The vacant title would be claimed by the Australian Production Car Series for their 2026 season.

===GT cars===
From 2016, the CAMS Australian Endurance Championship was contested by Australian GT cars. The inaugural season included four 101 lap races, at Phillip Island Grand Prix Circuit, Sydney Motorsport Park, Hampton Downs Motorsport Park and the Highlands 101 at Highlands Motorsport Park. In 2018, the Australian Endurance Championship was conducted over the three Endurance rounds of the Australian GT Championship, rather than being contested as a separate series.

==Champions==
The following table lists the winners of the Australian Endurance Championship as awarded by the Confederation of Australian Motor Sport.

| Season | Champion | Vehicle |
|---|---|---|
| 1981 | Toyota (Australia) | Toyota Celica |
| 1982 | CAN Allan Moffat | Mazda RX-7 |
| 1983 | AUS Peter McLeod | Mazda RX-7 |
| 1984 | CAN Allan Moffat | Mazda RX-7 |
| 1985 | NZL Jim Richards | BMW 635 CSi |
| 1986 | NZL Jim Richards | BMW 635 CSi |
| 1987 – 1989 | Not contested |  |
| 1990 | AUS Glenn Seton | Ford Sierra RS500 |
| 1991 | AUS Mark Gibbs AUS Rohan Onslow | Nissan Skyline R32 GT-R |
| 1992 – 2010 | Not contested |  |
| 2011 | AUS Stuart Kostera NZL Ian Tulloch | Mitsubishi Lancer Evo X |
| 2012 | AUS Stuart Kostera NZL Ian Tulloch | Mitsubishi Lancer Evo X |
| 2013 | Not contested |  |
| 2014 | AUS Grant Sherrin | BMW 135i |
| 2015 | AUS Grant Sherrin | BMW 135i |
| 2016 | AUS Grant Denyer AUS Nathan Morcom | McLaren 650S GT3 |
| 2017 | AUS Peter Hackett NZL Dominic Storey | Mercedes-AMG GT3 |
| 2018 | AUS Max Twigg AUS Tony D'Alberto | Mercedes-AMG GT3 |
| 2019 | AUS Geoff Emery AUS Garth Tander | Audi R8 LMS Evo |

===Multiple winners===
====By driver====

| Wins | Driver | Years |
| 2 | CAN Allan Moffat | 1982, 1984 |
| NZL Jim Richards | 1985, 1986 |
| AUS Stuart Kostera | 2011, 2012 |
| NZL Ian Tulloch | 2011, 2012 |
| AUS Grant Sherrin | 2014, 2015 |

====By manufacturer====

| Wins | Manufacturer | Years |
| 4 | GER BMW | 1985, 1986, 2014, 2015 |
| 3 | JPN Mazda | 1982, 1983, 1984 |
| 2 | JPN Mitsubishi | 2011, 2012 |
| GER Mercedes-Benz | 2017, 2018 |

==Australian Production Car Endurance Championship==
CAMS also awarded an Australian Production Car Endurance Championship in 2011 and 2012. It was contested with the Australian Manufacturers' Championship in both years.

===Champions===
The following table lists the winners of the Australian Production Car Endurance Championship as awarded by the Confederation of Australian Motor Sport.

| Year | Champion | Car |
|---|---|---|
| 2011 | Stuart Kostera Ian Tulloch | Mitsubishi Lancer Evo X |
| 2012 | Stuart Kostera Ian Tulloch | Mitsubishi Lancer Evo X |

==AASA claim==
The Australian Autosport Alliance (AASA) has previously run a competition it dubbed the Australian Endurance Championship.

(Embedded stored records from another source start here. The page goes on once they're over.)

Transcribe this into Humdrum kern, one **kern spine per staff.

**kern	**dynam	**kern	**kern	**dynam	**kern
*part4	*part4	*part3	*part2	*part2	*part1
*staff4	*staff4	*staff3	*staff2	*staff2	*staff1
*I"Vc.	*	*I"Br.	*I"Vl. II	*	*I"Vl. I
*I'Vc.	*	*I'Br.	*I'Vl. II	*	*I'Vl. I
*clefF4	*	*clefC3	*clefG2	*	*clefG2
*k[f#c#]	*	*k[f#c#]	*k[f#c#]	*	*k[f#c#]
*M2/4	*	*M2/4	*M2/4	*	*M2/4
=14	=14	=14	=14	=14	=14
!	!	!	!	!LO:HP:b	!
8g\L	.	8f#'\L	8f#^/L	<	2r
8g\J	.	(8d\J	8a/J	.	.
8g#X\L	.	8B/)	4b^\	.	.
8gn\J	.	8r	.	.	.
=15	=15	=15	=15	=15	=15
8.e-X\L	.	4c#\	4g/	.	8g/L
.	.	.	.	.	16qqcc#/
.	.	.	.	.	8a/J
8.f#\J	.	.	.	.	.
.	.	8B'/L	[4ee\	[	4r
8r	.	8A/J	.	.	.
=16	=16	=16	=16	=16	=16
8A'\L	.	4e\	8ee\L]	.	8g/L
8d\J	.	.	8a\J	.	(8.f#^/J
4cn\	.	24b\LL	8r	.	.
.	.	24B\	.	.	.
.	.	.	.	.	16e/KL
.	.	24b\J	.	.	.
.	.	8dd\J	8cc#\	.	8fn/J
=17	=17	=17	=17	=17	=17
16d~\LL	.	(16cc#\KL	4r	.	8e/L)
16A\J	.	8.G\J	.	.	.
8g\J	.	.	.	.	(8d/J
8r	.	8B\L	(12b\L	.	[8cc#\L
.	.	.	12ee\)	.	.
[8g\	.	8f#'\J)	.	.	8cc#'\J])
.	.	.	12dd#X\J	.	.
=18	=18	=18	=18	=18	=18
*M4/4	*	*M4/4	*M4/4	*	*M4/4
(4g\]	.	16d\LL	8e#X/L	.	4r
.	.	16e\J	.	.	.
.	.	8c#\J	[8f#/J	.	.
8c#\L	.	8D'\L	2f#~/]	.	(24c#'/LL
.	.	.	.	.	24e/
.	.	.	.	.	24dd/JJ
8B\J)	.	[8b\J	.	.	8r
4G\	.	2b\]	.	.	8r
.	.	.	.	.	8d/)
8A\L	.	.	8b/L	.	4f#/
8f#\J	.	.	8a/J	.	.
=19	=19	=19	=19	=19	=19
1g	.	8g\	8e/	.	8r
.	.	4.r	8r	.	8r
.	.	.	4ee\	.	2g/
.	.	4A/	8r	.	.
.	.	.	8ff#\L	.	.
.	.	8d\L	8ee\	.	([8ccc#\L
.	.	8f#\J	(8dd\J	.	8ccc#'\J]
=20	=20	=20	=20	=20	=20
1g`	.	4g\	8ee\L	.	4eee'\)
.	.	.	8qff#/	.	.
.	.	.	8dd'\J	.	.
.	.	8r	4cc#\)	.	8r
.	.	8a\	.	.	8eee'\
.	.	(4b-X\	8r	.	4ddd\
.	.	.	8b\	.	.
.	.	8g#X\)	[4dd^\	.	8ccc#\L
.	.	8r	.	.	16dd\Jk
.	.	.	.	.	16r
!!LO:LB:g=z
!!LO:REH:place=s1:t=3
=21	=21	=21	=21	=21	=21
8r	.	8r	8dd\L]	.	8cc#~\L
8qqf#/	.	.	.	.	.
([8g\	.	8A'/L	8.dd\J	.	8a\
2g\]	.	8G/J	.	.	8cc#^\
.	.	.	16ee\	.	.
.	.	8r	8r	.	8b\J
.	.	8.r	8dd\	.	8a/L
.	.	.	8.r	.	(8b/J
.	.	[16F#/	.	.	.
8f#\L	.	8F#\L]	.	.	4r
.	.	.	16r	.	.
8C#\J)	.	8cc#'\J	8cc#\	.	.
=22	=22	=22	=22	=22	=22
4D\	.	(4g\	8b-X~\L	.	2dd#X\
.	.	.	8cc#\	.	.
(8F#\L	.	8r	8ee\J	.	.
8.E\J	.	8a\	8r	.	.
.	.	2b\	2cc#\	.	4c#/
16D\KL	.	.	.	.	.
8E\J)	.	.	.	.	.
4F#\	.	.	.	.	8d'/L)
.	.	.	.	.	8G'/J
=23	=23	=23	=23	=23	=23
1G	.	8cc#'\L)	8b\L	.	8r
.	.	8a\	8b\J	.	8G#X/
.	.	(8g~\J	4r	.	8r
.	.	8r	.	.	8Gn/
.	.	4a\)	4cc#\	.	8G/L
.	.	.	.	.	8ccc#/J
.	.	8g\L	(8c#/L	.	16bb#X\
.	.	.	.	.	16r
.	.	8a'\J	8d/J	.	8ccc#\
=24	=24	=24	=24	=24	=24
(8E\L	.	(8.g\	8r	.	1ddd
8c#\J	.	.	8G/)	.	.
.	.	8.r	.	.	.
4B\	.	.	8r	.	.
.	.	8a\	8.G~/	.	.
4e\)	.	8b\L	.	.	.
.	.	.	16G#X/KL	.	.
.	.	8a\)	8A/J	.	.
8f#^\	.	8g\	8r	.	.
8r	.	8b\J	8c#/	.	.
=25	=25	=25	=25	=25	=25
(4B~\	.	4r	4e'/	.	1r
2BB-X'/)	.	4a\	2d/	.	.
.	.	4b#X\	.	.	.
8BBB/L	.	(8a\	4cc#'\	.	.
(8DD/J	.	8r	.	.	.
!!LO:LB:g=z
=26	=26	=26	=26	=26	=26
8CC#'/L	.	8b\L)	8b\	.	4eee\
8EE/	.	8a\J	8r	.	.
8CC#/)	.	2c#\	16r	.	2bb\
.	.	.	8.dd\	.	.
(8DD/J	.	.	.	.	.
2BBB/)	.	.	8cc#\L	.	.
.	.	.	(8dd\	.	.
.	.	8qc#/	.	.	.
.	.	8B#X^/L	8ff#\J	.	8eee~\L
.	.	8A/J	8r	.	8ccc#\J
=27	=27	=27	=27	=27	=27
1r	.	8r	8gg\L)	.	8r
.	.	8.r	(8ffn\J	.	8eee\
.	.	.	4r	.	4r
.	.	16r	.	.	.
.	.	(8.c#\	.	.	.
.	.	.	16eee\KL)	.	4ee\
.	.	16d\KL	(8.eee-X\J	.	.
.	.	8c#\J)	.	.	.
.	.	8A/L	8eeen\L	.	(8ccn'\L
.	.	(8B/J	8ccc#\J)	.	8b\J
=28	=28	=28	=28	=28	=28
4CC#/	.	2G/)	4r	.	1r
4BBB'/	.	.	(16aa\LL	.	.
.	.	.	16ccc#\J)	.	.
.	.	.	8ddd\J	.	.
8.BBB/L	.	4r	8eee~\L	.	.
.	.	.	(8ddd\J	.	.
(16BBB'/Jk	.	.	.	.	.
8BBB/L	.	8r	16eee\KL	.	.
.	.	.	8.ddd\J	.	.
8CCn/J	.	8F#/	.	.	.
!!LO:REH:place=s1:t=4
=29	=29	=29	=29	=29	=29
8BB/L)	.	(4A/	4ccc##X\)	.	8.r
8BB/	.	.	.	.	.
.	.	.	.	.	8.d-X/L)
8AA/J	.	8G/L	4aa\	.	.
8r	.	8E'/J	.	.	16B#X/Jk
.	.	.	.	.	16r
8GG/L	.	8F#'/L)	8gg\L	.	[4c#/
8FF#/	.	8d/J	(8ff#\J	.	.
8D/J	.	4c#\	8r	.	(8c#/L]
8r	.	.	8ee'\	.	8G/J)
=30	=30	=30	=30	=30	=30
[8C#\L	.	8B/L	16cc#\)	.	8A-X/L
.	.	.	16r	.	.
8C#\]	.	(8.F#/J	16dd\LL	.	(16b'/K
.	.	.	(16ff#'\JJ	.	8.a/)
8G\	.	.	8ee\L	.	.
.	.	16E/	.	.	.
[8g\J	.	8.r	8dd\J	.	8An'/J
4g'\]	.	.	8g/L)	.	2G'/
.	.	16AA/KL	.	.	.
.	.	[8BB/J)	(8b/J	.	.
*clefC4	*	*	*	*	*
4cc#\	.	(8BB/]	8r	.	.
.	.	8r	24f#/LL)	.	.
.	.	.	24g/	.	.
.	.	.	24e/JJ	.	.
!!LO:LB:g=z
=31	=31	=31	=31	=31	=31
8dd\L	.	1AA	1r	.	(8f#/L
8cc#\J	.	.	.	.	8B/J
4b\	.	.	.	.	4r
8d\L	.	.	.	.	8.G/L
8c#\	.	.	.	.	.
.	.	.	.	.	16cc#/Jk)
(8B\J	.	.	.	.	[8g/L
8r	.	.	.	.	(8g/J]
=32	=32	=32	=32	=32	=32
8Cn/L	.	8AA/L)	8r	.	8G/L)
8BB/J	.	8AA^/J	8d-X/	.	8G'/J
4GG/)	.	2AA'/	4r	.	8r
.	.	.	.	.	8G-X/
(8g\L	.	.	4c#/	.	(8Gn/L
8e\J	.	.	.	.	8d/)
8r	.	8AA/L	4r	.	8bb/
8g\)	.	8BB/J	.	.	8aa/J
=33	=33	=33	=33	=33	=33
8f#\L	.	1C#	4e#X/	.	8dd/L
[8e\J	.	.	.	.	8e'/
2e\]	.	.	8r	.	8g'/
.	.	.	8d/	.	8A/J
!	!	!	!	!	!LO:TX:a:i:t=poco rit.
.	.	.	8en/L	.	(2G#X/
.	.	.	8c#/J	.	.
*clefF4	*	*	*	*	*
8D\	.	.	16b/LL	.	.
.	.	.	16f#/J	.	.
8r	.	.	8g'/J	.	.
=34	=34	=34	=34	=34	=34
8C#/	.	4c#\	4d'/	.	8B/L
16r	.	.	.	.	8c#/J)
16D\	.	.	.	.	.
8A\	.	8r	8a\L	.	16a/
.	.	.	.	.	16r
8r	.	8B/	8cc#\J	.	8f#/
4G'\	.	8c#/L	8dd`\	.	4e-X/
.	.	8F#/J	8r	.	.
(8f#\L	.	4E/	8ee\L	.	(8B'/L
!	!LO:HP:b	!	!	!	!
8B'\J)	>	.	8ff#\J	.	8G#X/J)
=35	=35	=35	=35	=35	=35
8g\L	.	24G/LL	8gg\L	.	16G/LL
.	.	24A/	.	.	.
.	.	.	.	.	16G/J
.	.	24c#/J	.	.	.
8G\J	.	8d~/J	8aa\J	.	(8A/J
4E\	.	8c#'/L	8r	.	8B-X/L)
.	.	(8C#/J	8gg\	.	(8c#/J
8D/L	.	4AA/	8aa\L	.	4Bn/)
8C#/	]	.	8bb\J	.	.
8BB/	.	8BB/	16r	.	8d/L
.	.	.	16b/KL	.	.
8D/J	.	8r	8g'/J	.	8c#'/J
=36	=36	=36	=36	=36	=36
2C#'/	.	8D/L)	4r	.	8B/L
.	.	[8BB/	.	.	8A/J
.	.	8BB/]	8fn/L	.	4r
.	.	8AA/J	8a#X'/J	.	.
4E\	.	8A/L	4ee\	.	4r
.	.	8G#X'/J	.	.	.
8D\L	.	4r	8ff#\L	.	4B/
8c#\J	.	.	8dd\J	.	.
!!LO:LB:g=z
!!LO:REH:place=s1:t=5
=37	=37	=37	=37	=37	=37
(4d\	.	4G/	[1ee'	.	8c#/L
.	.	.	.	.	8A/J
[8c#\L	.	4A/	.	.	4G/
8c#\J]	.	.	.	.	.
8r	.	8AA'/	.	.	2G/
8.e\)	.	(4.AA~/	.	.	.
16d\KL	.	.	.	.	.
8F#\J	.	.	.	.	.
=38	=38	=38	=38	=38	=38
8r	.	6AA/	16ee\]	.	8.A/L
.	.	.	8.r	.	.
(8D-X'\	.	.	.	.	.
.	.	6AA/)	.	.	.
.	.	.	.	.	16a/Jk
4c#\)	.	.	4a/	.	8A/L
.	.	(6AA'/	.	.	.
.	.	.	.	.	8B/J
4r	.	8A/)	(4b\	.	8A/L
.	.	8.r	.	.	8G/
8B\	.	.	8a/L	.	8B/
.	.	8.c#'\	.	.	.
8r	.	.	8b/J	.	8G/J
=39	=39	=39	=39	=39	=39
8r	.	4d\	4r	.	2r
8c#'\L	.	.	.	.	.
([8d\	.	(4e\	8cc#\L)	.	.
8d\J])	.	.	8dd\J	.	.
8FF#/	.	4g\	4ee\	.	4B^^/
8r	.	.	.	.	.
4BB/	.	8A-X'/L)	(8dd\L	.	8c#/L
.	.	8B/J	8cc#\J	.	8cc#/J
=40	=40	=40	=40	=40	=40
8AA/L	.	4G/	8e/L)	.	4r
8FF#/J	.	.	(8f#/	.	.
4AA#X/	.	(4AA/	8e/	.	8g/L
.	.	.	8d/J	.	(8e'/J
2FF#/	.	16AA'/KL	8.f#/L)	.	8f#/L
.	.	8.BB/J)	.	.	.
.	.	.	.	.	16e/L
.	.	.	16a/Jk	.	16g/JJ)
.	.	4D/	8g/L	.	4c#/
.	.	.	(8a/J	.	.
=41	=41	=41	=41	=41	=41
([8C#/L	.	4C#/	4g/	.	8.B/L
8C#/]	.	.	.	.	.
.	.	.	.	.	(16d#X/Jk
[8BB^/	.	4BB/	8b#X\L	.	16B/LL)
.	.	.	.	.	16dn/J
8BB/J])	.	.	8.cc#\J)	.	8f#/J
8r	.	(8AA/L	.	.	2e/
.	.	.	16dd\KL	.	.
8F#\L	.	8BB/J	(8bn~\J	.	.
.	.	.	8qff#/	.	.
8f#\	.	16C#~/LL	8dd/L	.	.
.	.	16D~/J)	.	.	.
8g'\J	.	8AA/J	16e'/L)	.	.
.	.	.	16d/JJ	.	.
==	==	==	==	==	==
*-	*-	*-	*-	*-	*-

An alternate sanctioning body to CAMS, which ran the Australian Endurance Championship from 1981 to present, the AASA competition is not considered official or legitimate, and is not a recognised competition by the Australian Office of Sport.

The AASA competition centered on placing a title across the otherwise disconnected events, which in 2013 saw its title \awarded to highest point-scorer in the Wakefield 300 and Winton 300 endurance events.

In 2014, it also included the Willowbank 300 at Queensland Raceway. This 3 event series was won by Justin Ruggier and Mark Mackay.